The gifts of late summer are understanding, nurture, reciprocity, intention and savoring. In a state of balance, a person’s Earth energy allows them to give and receive, to set intention and enjoy the results, to do the work and to savor the fruits of their labor. It is a sensual energy, that allows for complete presence—appreciation for the delicious input that stimulates the five senses. An inability to savor what is present in the moment can manifest as an insatiable hunger (for food, companionship, assistance, etc.) So, out of balance, a person’s Earth energy can manifest as neediness, clinginess, laziness, poor boundaries, worry, selfishness, or, being so generous with one’s time and energy that there is none left for themselves. Clinginess and laziness in particular are perfect examples of humidity personified. Worry or rumination demonstrate the cyclic nature of the Earth energy, and the selfish/selfless characteristic is a clear imbalance in the back-and-forth model of the energy.

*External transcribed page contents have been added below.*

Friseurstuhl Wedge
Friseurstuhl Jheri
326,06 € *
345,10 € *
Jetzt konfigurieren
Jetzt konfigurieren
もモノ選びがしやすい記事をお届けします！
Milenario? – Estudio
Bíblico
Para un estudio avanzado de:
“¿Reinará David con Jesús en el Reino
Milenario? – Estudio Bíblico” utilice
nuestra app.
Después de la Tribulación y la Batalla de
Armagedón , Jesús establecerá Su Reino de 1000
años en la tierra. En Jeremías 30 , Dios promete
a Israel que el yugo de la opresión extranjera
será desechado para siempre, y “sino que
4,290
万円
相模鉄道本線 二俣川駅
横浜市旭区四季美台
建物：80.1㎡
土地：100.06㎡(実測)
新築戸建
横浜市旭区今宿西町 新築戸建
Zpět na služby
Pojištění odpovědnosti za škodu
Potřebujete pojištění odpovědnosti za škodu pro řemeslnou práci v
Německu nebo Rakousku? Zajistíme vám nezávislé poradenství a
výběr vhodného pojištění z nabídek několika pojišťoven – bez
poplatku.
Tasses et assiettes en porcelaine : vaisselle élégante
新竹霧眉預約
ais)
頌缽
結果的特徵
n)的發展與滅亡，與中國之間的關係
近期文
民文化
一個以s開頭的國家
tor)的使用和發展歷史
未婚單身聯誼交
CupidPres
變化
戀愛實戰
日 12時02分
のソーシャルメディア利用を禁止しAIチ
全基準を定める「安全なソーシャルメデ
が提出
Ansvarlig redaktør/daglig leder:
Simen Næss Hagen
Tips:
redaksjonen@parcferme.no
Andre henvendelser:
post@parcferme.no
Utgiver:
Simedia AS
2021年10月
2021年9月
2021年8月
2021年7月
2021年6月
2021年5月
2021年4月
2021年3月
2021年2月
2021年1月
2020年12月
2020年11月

On a personal note, I have recently been reminded how vital being with family is during times of transition. Accessing Earth energy is like tapping a tree root for an infusion of source energy—and bringing the nourishment up and through the rest of my being. Coming off a Late Summer family reunion vacation in my birthplace, I feel centered, nourished, and intentional.
Here’s an earthy reflection exercise for you—ask yourself: Where did I come from? What experiences shaped me? What does my support system look like? What lessons have I learned? What do I hold as truth at the center of my being? How have I evolved?